[begin SOURCE]
Comrades, let’s not make the same mistake twice. Let’s not fool ourselves that change will come from above, if only we state our case in a sufficiently convincing manner.

 

In the wake of the 2008 financial crisis, with the system pulled back from the brink only thanks to massive – and completely orthodoxy-defying – deficit spending by governments, many of us on the Left believed that neoliberalism’s days were counted, so spectacularly had it failed.

 

As Paul Heideman wrote, ‘the feeling of the day was that the era of unfettered marketization was coming to a close. A new period of what was loosely referred to as Keynesianism would be the inevitable result of a crisis caused by markets run amok’. I was among those who, in a perversely naïve way, believed that the system would self-correct, giving way to a better, fairer, greener world – not unlike what had happened in the United States after the Great Depression, and in Europe after the Second World War.

 

As we all know, the exact opposite has happened. Not only has the neoliberal regime gone largely unchallenged all throughout the west – its ideological dogmas broken only insofar as it was necessary to keep the system alive (quantitative easing – i.e., printing money and giving it away to banks and the wealthy – being the most obvious example); in the case of Europe, the political-financial elites successfully exploited (and to some extent ‘engineered’) the crisis to lodge the most violent attack on democracy, labour and the welfare state in recent history, and to impose an even more extreme neoliberal order on the continent.
[end SOURCE]
[begin SUPPLIED INFORMATION]
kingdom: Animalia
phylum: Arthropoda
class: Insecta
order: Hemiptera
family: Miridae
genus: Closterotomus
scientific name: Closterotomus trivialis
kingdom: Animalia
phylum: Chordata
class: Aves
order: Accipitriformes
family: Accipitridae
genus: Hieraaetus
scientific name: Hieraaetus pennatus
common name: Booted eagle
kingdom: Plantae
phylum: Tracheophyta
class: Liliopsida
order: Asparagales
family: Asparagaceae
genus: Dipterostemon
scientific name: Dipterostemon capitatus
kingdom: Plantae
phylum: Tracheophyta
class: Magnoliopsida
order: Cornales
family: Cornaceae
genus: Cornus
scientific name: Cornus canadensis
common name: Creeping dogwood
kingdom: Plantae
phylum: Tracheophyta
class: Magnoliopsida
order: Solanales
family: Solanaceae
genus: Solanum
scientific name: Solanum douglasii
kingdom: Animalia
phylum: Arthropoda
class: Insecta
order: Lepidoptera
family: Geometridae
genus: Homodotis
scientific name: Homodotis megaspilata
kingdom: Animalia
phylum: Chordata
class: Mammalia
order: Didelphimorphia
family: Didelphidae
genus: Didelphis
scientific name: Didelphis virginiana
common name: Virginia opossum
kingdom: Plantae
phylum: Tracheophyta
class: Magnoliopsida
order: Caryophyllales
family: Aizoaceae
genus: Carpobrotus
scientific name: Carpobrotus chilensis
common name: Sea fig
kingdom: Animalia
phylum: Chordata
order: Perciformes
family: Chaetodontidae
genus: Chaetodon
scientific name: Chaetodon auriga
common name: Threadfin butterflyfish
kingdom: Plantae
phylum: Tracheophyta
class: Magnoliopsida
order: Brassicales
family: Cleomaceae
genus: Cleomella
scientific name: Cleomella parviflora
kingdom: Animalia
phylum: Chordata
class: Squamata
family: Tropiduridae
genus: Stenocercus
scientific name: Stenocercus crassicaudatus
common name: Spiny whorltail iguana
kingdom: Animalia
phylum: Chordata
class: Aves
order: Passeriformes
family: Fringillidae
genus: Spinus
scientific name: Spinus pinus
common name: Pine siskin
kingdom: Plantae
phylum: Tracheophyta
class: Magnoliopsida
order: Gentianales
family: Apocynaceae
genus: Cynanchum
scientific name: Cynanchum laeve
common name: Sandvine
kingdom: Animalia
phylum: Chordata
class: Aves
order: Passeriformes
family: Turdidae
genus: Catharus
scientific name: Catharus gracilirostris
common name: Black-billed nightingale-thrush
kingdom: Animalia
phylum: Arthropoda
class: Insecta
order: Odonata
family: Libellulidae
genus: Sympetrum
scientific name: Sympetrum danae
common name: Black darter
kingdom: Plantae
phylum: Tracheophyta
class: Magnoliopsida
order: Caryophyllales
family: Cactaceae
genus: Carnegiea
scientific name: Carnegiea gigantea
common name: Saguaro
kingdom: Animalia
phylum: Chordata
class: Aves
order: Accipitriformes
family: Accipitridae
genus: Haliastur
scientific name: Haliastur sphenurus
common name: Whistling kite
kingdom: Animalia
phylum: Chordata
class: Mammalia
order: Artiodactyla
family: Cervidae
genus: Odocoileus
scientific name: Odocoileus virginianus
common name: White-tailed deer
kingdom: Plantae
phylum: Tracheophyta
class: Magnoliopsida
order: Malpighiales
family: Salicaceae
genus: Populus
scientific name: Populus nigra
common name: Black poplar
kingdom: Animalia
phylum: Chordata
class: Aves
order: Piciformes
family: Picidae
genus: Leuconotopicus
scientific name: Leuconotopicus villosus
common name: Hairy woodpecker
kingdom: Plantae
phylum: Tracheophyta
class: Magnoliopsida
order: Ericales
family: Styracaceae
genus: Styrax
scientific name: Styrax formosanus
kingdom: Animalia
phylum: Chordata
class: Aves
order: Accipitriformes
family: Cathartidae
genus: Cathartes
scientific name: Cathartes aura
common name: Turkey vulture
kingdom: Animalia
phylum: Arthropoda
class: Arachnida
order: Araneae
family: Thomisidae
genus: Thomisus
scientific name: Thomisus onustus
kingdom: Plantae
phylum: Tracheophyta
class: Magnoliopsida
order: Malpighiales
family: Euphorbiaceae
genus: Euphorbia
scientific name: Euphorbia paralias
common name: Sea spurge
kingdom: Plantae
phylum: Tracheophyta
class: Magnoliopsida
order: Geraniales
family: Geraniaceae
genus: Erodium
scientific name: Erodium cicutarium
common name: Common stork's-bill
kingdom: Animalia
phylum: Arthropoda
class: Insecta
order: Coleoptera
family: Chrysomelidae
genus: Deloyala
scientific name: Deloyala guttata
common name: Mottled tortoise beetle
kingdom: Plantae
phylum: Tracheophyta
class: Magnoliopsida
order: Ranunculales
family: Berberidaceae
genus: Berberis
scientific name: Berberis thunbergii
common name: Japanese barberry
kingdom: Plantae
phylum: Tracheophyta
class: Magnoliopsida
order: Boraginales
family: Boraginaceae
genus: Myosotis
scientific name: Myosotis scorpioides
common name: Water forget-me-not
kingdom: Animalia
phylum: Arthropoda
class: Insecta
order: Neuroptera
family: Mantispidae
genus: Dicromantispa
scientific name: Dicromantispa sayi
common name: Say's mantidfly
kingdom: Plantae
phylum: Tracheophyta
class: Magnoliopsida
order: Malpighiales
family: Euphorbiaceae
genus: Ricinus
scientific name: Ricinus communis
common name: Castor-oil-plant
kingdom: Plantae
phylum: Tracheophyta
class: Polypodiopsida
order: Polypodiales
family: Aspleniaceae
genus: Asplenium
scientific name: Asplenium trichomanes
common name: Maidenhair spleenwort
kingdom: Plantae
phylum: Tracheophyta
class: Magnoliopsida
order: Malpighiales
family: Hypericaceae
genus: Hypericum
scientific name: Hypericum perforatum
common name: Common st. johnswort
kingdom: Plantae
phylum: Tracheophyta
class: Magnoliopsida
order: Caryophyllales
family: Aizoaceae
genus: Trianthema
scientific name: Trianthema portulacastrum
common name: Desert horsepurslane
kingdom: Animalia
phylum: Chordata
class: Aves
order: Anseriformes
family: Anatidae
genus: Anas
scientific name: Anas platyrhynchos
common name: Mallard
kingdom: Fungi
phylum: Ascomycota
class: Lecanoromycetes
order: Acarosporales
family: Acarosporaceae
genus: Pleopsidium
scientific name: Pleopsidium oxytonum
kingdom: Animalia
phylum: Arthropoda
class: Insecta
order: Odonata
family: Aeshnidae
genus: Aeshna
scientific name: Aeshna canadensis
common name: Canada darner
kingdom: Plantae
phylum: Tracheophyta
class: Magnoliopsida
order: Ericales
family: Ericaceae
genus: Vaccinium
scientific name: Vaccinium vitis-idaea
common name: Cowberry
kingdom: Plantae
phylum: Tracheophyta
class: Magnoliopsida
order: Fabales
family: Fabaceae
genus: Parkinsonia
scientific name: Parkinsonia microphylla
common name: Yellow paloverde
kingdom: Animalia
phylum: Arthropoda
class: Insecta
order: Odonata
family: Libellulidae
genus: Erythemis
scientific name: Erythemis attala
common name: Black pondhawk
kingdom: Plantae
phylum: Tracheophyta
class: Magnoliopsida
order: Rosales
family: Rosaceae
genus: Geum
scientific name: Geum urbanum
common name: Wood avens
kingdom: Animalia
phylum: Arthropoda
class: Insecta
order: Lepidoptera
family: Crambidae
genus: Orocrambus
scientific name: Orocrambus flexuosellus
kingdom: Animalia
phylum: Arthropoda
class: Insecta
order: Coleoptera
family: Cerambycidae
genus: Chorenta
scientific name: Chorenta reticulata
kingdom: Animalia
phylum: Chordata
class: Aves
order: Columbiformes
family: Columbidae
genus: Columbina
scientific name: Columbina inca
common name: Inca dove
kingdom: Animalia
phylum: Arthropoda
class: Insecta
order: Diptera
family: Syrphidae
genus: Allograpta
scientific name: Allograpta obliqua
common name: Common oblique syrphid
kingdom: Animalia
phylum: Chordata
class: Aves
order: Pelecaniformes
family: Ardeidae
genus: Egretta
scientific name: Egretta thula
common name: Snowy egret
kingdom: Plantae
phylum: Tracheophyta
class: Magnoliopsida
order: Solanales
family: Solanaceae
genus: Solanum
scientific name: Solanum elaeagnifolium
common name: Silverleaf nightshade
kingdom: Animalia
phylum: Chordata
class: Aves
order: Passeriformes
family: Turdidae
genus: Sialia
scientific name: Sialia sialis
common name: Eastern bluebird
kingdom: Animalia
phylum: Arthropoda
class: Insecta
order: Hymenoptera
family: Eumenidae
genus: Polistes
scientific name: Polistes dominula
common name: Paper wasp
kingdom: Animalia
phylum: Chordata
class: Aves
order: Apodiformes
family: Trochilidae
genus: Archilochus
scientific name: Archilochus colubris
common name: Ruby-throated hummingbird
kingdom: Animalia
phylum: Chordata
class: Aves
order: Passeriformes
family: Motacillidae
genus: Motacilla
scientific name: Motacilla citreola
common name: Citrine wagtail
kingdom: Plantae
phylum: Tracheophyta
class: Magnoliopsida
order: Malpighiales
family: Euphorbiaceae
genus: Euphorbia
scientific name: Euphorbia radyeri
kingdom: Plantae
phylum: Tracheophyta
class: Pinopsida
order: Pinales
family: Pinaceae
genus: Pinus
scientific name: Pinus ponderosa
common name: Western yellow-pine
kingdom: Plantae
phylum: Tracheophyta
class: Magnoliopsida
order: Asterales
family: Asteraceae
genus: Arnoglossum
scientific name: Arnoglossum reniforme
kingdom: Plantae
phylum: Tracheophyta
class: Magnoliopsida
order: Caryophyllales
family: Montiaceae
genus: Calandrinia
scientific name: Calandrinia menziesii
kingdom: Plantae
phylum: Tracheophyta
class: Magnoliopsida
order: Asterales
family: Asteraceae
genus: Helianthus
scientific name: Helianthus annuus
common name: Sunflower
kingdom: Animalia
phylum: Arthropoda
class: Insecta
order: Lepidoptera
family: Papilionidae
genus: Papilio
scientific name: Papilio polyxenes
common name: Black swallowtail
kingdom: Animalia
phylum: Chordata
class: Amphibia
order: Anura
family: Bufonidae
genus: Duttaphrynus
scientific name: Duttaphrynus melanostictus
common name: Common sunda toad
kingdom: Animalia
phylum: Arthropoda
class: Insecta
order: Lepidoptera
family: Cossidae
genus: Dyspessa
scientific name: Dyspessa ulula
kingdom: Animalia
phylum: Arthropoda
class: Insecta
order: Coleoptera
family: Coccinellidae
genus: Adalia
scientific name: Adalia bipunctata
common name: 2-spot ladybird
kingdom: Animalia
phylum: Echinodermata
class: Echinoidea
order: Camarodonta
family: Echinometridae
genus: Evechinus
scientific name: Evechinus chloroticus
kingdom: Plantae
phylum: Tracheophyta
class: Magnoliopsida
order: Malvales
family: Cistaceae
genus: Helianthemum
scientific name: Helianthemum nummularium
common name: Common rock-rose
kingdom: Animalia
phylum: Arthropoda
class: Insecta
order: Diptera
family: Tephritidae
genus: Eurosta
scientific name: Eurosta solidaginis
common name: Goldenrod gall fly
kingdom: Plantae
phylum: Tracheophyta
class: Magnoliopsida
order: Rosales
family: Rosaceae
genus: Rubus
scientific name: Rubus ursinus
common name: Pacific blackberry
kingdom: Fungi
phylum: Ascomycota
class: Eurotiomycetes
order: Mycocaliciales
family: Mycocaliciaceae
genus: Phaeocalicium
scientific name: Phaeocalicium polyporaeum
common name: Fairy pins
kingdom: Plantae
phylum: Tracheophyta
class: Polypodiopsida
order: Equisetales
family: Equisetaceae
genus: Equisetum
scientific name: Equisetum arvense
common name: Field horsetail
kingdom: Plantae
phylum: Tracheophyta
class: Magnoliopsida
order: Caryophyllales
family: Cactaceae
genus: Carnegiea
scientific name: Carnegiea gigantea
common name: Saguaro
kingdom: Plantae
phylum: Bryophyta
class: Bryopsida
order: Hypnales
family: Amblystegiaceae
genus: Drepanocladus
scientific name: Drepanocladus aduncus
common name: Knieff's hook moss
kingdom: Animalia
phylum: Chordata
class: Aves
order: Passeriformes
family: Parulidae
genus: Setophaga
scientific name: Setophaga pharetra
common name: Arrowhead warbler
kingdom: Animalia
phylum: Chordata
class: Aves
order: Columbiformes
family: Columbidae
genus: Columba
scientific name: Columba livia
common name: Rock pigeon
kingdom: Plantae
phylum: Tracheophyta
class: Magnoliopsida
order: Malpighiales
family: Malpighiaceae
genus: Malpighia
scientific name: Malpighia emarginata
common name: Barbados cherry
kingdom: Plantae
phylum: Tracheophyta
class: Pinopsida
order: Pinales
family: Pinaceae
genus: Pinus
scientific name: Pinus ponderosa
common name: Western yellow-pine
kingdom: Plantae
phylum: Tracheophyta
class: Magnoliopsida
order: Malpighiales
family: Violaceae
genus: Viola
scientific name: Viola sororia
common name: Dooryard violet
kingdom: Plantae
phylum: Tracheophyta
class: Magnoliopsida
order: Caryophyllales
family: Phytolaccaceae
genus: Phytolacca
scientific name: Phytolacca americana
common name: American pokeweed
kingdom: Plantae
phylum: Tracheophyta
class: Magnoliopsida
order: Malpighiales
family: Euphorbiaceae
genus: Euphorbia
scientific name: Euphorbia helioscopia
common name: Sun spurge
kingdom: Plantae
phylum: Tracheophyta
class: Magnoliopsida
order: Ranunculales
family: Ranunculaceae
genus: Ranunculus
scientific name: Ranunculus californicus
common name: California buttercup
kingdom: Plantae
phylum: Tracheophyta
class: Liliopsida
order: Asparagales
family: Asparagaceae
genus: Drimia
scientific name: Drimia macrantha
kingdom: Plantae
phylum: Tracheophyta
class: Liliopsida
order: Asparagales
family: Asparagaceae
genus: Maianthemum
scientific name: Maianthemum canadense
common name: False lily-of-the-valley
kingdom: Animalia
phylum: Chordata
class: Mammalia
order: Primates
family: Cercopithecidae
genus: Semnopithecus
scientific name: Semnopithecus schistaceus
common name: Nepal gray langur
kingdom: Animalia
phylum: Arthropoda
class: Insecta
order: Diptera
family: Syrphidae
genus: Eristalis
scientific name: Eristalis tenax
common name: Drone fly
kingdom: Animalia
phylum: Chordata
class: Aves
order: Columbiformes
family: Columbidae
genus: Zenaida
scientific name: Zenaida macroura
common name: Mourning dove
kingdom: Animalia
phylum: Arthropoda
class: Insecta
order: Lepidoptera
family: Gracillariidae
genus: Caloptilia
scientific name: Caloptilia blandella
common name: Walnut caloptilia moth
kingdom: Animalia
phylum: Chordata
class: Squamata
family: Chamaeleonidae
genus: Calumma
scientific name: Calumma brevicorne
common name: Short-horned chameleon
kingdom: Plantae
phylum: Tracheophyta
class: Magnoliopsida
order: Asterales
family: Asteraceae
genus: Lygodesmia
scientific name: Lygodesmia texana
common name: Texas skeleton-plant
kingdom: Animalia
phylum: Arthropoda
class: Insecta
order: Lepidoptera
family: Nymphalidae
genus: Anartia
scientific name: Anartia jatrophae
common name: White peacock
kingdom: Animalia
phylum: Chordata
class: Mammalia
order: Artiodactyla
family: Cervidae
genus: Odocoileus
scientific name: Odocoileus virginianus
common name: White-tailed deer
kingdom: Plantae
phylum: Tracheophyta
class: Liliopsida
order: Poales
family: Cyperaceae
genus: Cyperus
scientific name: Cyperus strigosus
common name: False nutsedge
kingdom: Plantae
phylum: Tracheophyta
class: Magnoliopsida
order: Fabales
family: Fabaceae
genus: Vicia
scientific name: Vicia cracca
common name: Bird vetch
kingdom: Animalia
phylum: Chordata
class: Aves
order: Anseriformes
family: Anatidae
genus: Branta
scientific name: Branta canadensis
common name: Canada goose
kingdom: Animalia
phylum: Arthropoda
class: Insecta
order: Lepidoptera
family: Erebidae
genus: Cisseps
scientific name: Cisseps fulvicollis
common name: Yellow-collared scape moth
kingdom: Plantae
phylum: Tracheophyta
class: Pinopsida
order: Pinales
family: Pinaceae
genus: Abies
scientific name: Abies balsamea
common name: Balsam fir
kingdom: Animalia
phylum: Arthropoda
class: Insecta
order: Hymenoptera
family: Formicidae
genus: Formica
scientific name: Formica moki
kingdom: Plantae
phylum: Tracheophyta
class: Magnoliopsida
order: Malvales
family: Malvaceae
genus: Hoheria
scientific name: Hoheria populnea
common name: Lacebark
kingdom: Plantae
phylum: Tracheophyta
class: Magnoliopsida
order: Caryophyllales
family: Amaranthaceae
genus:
[end SUPPLIED INFORMATION]
» GOAL
Could you extend the piece on neoliberalism after the 2008 financial crisis, picking up right after its final sentence?

» OUTPUT OF THE EXERCISE
 

This has resulted in the greatest transfer of public resources from the public to the private sector, and from the lower and middle classes to the wealthy, in Europe’s modern history, in what can only be described as a classic case of economic shock doctrine. This attack is, of course, still under way – with the left still struggling to mount a resistance (though a small breach remains open in Greece, and the ground seems to be shifting in other countries as well).

 

Many explanations have been put forward to explain neoliberalism’s resilience and the left’s inability to exploit the crisis to its advantage; Philip Mirowski even wrote a 400-page book, Never Let a Serious Crisis Go to Waste: How Neoliberalism Survived the Financial Meltdown, entirely dedicated to this question.

 

Personally, I think one of the left’s greatest theoretical and strategic blunders was/is that of believing that there is a causal, mechanical relationship between economic crises and progressive change. If anything, history shows that the opposite is true, with crises usually leading to regressive, right-wing and authoritarian backlashes, especially if the balance of forces is heavily tilted towards capital vis-à-vis labour (as it clearly is today).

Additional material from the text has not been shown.